Chris Stirlings Ideen sind noch nicht bei allen Verantwortlichen angekommen, das zeigen Ereignisse der letzten Wochen. Jüngstes Beispiel ist Pfizers dringlicher Versuch, AstraZeneca zu erwerben. Brancheninsider sind darüber kaum verwundert – Pfizer habe schon länger Schwierigkeiten, mit eigenen Innovationen zu wachsen. Zwischen 2000 und 2009 hat die Firma deshalb Warner Lambert, Pharmacia und Wyeth erworben. AstraZeneca würde mit neuen Pharmaka zur Modulation des Immunsystems bei Krebserkrankungen gut in das Portfolio passen.

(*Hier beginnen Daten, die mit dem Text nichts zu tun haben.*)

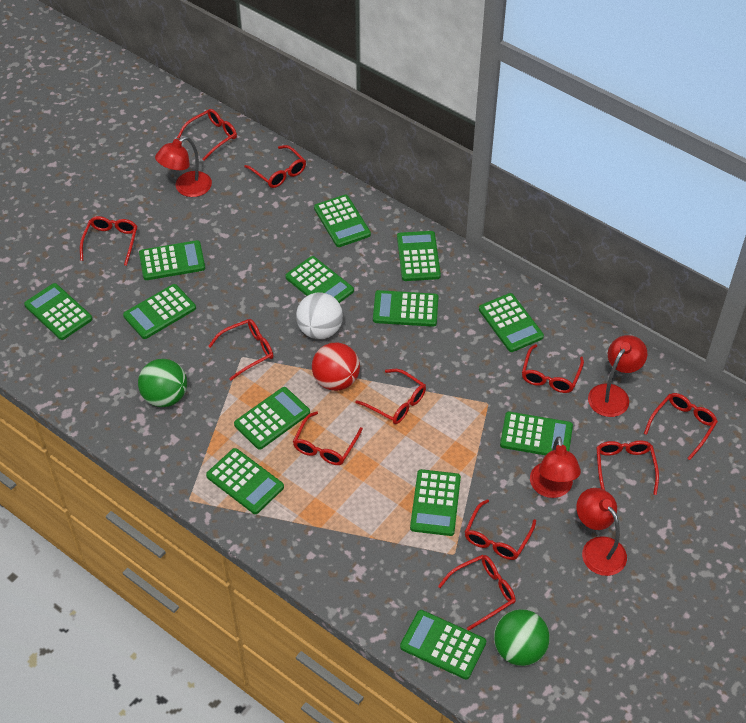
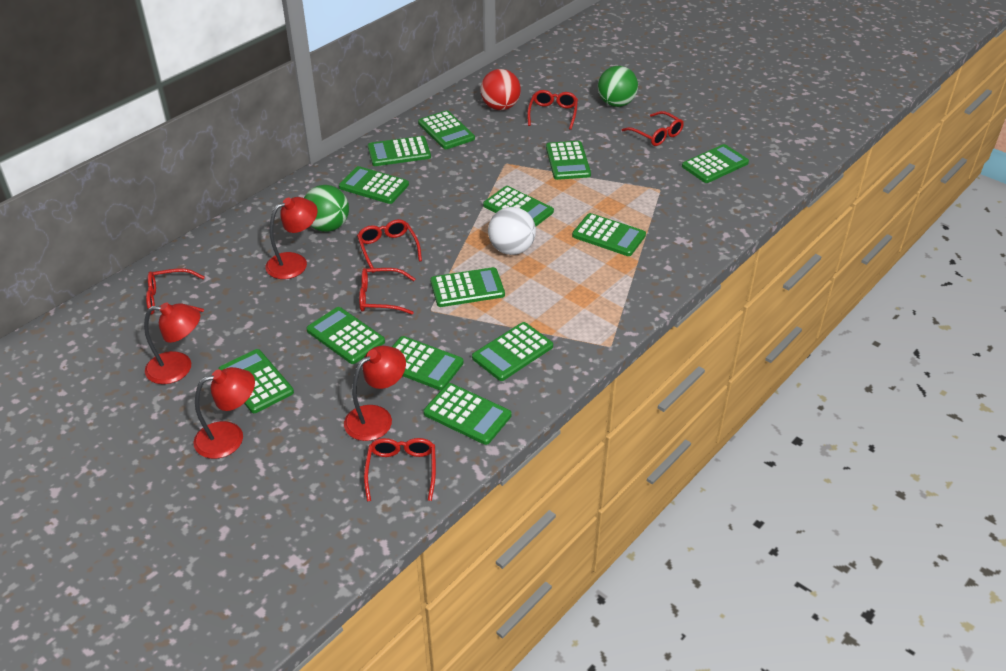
red glasses: 11 -> 6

Nachdem Pfizer zuletzt ohne Erfolg umgerechnet 85,2 Milliarden Euro geboten hatte, soll es momentan keine weiteren Bemühungen in diese Richtung geben. Eine im britischen Recht verankerte Friedenspflicht währt sechs Monate – schon im August beginnt aller Wahrscheinlichkeit nach die nächste Pokerrunde. Laut „Financial Times“ fordert BlackRock als größter Investor bei AstraZeneca neue Gespräche. Dass freut nicht alle Beteiligten. Leif Johansson, Verwaltungsratsvorsitzender bei AstraZeneca sagt, sein Unternehmen werde auch ohne Fusion den Umsatz in den nächsten Jahren deutlich steigern, man habe „genügend potenzielle Kassenschlager in der Pipeline“. Vielleicht zeigt aus diesem Grund Pfizer derart großes Interesse am Kauf.